1. Out of three (n – 1), n, (n + 1) one must be even, so a is divisible by 2.

2. (n – 1) , n, (n + 1) are consecutive integers thus as proved a must be divisible by 3.

From (1) and (2) a must be divisible by 2 × 3 = 6

Thus, n³ – n is divisible by 6 for any positive integer n.

Method 2:

When a number is divided by 3, the possible remainders are 0 or 1 or 2.

∴ n = 3p or 3p + 1 or 3p + 2, where r is some integer.

Case 1: Consider n = 3p

Then n is divisible by 3.

Case 2: Consider n = 3p + 1

Then n – 1 = 3p + 1 –1

⇒ n -1 = 3p is divisible by 3.

Case 3: Consider n = 3p + 2

Then n + 1 = 3p + 2 + 1

⇒ n+1 = 3p + 3

⇒ n+1  = 3(p + 1) is divisible by 3.

So, we can say that one of the numbers among n, n – 1 and n + 1 is always divisible by 3.

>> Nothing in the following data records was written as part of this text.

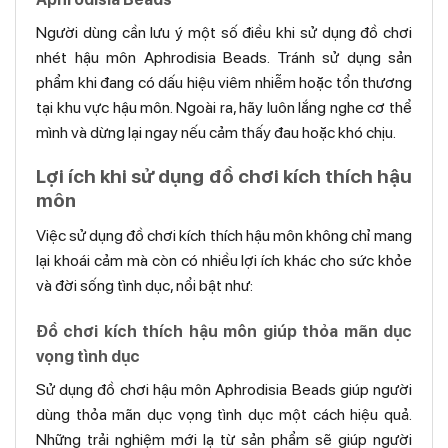
Người dùng cần lưu ý một số điều khi sử dụng đồ chơi
nhét hậu môn Aphrodisia Beads. Tránh sử dụng sản
phẩm khi đang có dấu hiệu viêm nhiễm hoặc tổn thương
tại khu vực hậu môn. Ngoài ra, hãy luôn lắng nghe cơ thể
mình và dừng lại ngay nếu cảm thấy đau hoặc khó chịu.
Lợi ích khi sử dụng đồ chơi kích thích hậu
môn
Việc sử dụng đồ chơi kích thích hậu môn không chỉ mang
lại khoái cảm mà còn có nhiều lợi ích khác cho sức khỏe
và đời sống tình dục, nổi bật như:
Đồ chơi kích thích hậu môn giúp thỏa mãn dục
vọng tình dục
Sử dụng đồ chơi hậu môn Aphrodisia Beads giúp người
dùng thỏa mãn dục vọng tình dục một cách hiệu quả.
Những trải nghiệm mới lạ từ sản phẩm sẽ giúp người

⇒ n (n – 1) (n + 1) is divisible by 3.

Similarly, when a number is divided by 2, the possible remainders are 0 or 1.

∴ n = 2q or 2q + 1, where q is some integer.

Case 1: Consider n = 2q

Then n is divisible by 2.

Case 2: Consider n = 2q + 1

Then n–1 = 2q + 1 – 1

n – 1 = 2q is divisible by 2 and

n + 1 = 2q + 1 + 1

n +1 = 2q + 2

n+1= 2 (q + 1) is divisible by 2.

So, we can say that one of the numbers among n, n – 1 and n + 1 is always divisible by 2.

∴ n (n – 1) (n + 1) is divisible by 2.

Since, n (n – 1) (n + 1) is divisible by 2 and 3.

Therefore, as per the divisibility rule of 6, the given number is divisible by six.

n3 – n = n (n – 1) (n + 1) is divisible by 6.